§ What this task involves
Continue the passage on the NSIP consenting regime from the point where it stops.

§ Selected excerpt
▶
43. While changing thresholds in the Planning Act 2008 addresses this specific problem, it may take time to gather sufficient evidence that the thresholds are incorrect or that there is a viable alternative consenting route available for a scheme. While section 35 of the Planning Act allows individual projects below the NSIP thresholds to enter the regime where the Secretary of State so directs, responses to the National Planning Policy Framework consultation noted that there is no equivalent opportunity for projects to be directed out of the NSIP regime, even in cases where they are not complex or particularly contentious and a more appropriate consenting route exists.

44. We therefore propose to correct this problem by introducing a new power for the Secretary of State to judge, on a case-by-case basis, whether a project would be more suited to be consented via an alternative regime. Similar to the existing provisions in section 35, proposed applicants would need to submit a request to the Secretary of State, demonstrating that they meet a clear set of conditions and criteria to be considered suitable for direction out of the NSIP process. The Secretary of State would prepare and publish criteria for making these decisions, which would ensure there is clarity about which projects would be considered suitable to be consented via an alternative regime. We will seek to implement cost recovery powers for public bodies on these projects, where these are needed, to support the consenting of projects through those alternative regimes.

45. Projects that seek to opt out must do so before applying for development consent. The aim is to provide as much certainty as possible to all stakeholders at an early stage about which planning regime will apply. Alternative consenting routes could include the Town and Country Planning Act 1990 (in which case the relevant National Policy Statement could be a ‘material consideration’), the Highways Act 1980, or Transport and Works Act 1992.

Going further on flexibility: varying NSIP process requirements

46. The government is of the view that the other measures outlined in this paper will support a more effective and efficient system for infrastructure consenting – especially when combined with related measures in the Planning and Infrastructure Bill, including the Nature Restoration Fund. Nevertheless, the complexity and the volume of projects which will need to be decided in the next five years will be unprecedented. Determining 150 DCOs by July 2029 will nearly triple the number of decisions in the last Parliament. Many sectors will be using the regime for the first time or for the first time in decades.

47. As a result, the government would like to thoroughly test that the system is able to meet this challenge head on and has the flexibility and tools to adapt and innovate. In addition to other changes set out in this paper, the government therefore wishes to explore whether the NSIP regime is sufficiently flexible enough to adapt to the needs of these projects and sectors, which may raise unique considerations, in order to continue to deliver robust but swift consenting decisions.
◀
A run of records
▶
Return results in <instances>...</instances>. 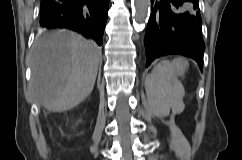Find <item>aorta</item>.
<instances>
[{"label":"aorta","instance_id":"aorta-1","mask_svg":"<svg viewBox=\"0 0 242 160\" xmlns=\"http://www.w3.org/2000/svg\"><path fill=\"white\" fill-rule=\"evenodd\" d=\"M134 10V20L142 25L150 14V0H132Z\"/></svg>","mask_w":242,"mask_h":160}]
</instances>
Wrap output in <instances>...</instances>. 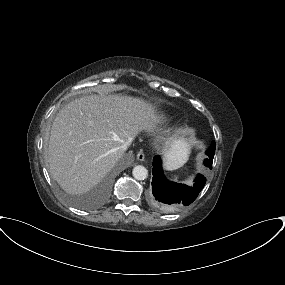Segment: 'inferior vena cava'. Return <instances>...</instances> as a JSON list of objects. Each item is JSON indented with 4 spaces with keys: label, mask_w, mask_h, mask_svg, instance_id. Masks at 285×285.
<instances>
[{
    "label": "inferior vena cava",
    "mask_w": 285,
    "mask_h": 285,
    "mask_svg": "<svg viewBox=\"0 0 285 285\" xmlns=\"http://www.w3.org/2000/svg\"><path fill=\"white\" fill-rule=\"evenodd\" d=\"M130 144V142H126L121 146V151L124 153L128 147V145Z\"/></svg>",
    "instance_id": "inferior-vena-cava-1"
}]
</instances>
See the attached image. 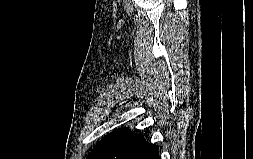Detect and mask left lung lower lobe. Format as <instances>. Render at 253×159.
<instances>
[{
    "label": "left lung lower lobe",
    "mask_w": 253,
    "mask_h": 159,
    "mask_svg": "<svg viewBox=\"0 0 253 159\" xmlns=\"http://www.w3.org/2000/svg\"><path fill=\"white\" fill-rule=\"evenodd\" d=\"M87 159H159L158 146L121 128L105 136Z\"/></svg>",
    "instance_id": "obj_1"
}]
</instances>
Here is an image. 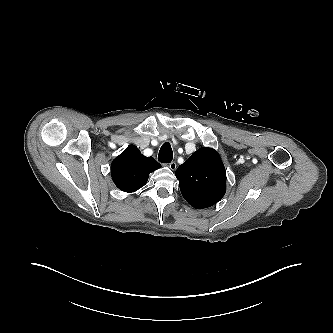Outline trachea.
I'll use <instances>...</instances> for the list:
<instances>
[{"mask_svg": "<svg viewBox=\"0 0 333 333\" xmlns=\"http://www.w3.org/2000/svg\"><path fill=\"white\" fill-rule=\"evenodd\" d=\"M173 158V152L170 143L166 142L161 146L159 151L158 160L161 163H170Z\"/></svg>", "mask_w": 333, "mask_h": 333, "instance_id": "obj_1", "label": "trachea"}]
</instances>
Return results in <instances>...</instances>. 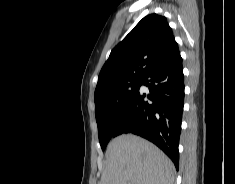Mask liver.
<instances>
[{"label":"liver","mask_w":235,"mask_h":184,"mask_svg":"<svg viewBox=\"0 0 235 184\" xmlns=\"http://www.w3.org/2000/svg\"><path fill=\"white\" fill-rule=\"evenodd\" d=\"M100 184H173L175 168L154 144L124 134L108 144Z\"/></svg>","instance_id":"6515ba94"}]
</instances>
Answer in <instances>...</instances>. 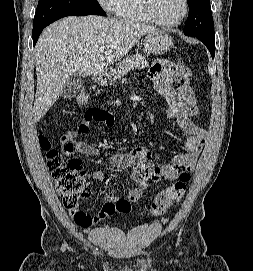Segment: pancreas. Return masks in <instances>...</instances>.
Wrapping results in <instances>:
<instances>
[{"label":"pancreas","instance_id":"obj_1","mask_svg":"<svg viewBox=\"0 0 253 271\" xmlns=\"http://www.w3.org/2000/svg\"><path fill=\"white\" fill-rule=\"evenodd\" d=\"M145 67H148V62L146 61L145 56L138 53L130 55L118 63L115 73L116 79H120L124 75H127L131 69H142Z\"/></svg>","mask_w":253,"mask_h":271}]
</instances>
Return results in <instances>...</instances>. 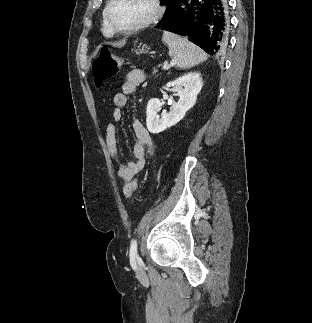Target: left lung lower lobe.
<instances>
[{
  "mask_svg": "<svg viewBox=\"0 0 312 323\" xmlns=\"http://www.w3.org/2000/svg\"><path fill=\"white\" fill-rule=\"evenodd\" d=\"M225 0H179L172 17L157 27L187 37L206 53L221 56L229 47Z\"/></svg>",
  "mask_w": 312,
  "mask_h": 323,
  "instance_id": "1",
  "label": "left lung lower lobe"
}]
</instances>
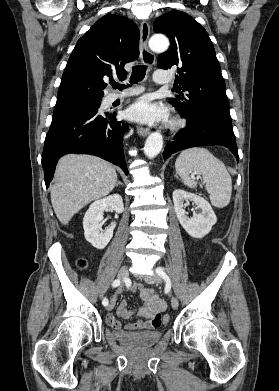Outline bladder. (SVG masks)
Returning <instances> with one entry per match:
<instances>
[{"mask_svg":"<svg viewBox=\"0 0 279 391\" xmlns=\"http://www.w3.org/2000/svg\"><path fill=\"white\" fill-rule=\"evenodd\" d=\"M114 338L123 345L132 349H141L157 343L162 335L159 330L123 331L114 330Z\"/></svg>","mask_w":279,"mask_h":391,"instance_id":"bladder-1","label":"bladder"}]
</instances>
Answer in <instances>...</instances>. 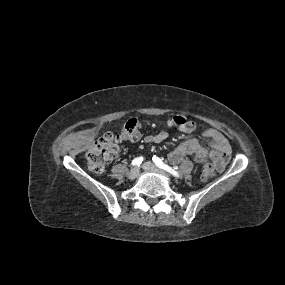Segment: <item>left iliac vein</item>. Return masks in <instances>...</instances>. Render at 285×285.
Masks as SVG:
<instances>
[{
  "instance_id": "obj_1",
  "label": "left iliac vein",
  "mask_w": 285,
  "mask_h": 285,
  "mask_svg": "<svg viewBox=\"0 0 285 285\" xmlns=\"http://www.w3.org/2000/svg\"><path fill=\"white\" fill-rule=\"evenodd\" d=\"M143 169L149 172H156L162 175H165L166 173L163 170L158 169L153 163L146 162L143 164Z\"/></svg>"
}]
</instances>
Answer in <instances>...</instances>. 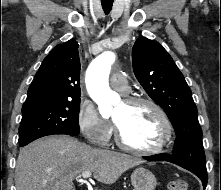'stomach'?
<instances>
[{
	"label": "stomach",
	"mask_w": 221,
	"mask_h": 190,
	"mask_svg": "<svg viewBox=\"0 0 221 190\" xmlns=\"http://www.w3.org/2000/svg\"><path fill=\"white\" fill-rule=\"evenodd\" d=\"M131 183L134 190H154L157 180L151 171L139 167L131 174Z\"/></svg>",
	"instance_id": "stomach-1"
}]
</instances>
◀
§ Expected answer
Potential limitations of a one size fits all approach

48. At present, the Planning Act 2008 handles a broad range of projects across energy, transport, waste, waste-water and water sectors. Projects entering the regime differ in their complexity but are all the largest and most strategically important of their kind. The Planning Act 2008 was conceived as a means of creating greater certainty for consenting these types of major projects by introducing uniformity on what would be expected of applicants and decision makers. It has broadly achieved that objective: providing greater certainty for applicants on what are often one-off, unique and once in a generation schemes, and for this reason is widely supported by industry.

49. Nonetheless, the government is interested in views on whether the Planning Act 2008, and its associated secondary legislation and guidance, is sufficiently flexible to adapt to the specific requirements of different sectors, unique projects in a given region, or groups of interlinked pieces of infrastructure.

50. While the Planning Act 2008 has provided certainty through its uniform approach to the NSIP application process, there is anecdotal evidence to suggest there may have been instances where the lack of flexibility provided for by the current legislative framework prevents potentially beneficial adjustments being applied. Given the volume of projects the government expects to come through the NSIP regime in the coming years, we are therefore interested in views as to whether the current regime is too rigid.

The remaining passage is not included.